Diğer uçta TD Synnex
Bir yanında NVIDIA’nın yer aldığı döngünün diğer yanındaki oyuncudan da bahsederek konuyu toparlayalım. HPE, TD SYNNEX’i 2025’in Küresel Distribütörü seçerken, aynı zamanda Kuzey Amerika ve Kuzeybatı Avrupa bölgelerinde de Yılın Distribütörü ödüllerine de layık görüyor. Bu ödüller, şirketin HPE ürün portföyünü kullanarak elde ettiği finansal başarılar, sunduğu yenilikçi çözümler ve müşteri odaklı yaklaşımı nedeniyle verildi.

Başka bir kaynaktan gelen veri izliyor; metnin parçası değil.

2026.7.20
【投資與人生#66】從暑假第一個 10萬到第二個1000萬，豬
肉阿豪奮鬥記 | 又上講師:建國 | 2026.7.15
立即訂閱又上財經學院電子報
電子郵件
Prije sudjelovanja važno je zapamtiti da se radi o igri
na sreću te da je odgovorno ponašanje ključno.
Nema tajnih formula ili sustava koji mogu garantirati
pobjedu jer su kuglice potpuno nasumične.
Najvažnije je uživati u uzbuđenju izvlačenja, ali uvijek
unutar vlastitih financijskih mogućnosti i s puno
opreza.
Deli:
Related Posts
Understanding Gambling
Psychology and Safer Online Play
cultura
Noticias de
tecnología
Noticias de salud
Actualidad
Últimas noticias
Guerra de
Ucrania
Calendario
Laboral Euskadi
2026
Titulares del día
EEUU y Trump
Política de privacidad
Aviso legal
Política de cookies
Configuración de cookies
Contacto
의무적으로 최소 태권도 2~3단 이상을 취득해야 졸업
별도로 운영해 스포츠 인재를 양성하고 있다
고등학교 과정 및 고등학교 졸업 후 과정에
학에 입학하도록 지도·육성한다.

TD SYNNEX, 40 yılı aşkın bir iş birliği geçmişine sahip olduğu HPE'nin tüm ürün portföyü için kapsamlı teknik yetkinlik ve iş geliştirme desteği sunarak iş ortaklarının HPE yatırımlarından en yüksek verimi almalarını sağlıyor. Bu destek, HPE ve kanal iş ortaklarıyla birlikte kritik iş alanlarının geliştirilmesini de içeriyor. TD SYNNEX bu doğrultuda şu anda, HPE GreenLake çözümlerinin uygulanmasını destekleyen dört yıllık bir geliştirme programının üçüncü yılını yürütüyor. Bu program, kanal ortaklarına HPE GreenLake uygulamasıyla ilgili becerilerini desteklemek için yetkilendirme, özel GreenLake uzmanları, mükemmeliyet merkezleri ve eğitimler sunuyor.
Şirket ayrıca HPE'nin Zenith AI Yatırım programından da fon alarak çözüm odaklı bir yaklaşımla iş ortaklarının yapa zekâ yeteneklerini geliştirmeye olan bağlılığını gösteriyor. Programa gösterilen güçlü ilk ilgi, performans ve yatırım anlamında beklentileri aşan bir başarıyla sonuçlanıyor.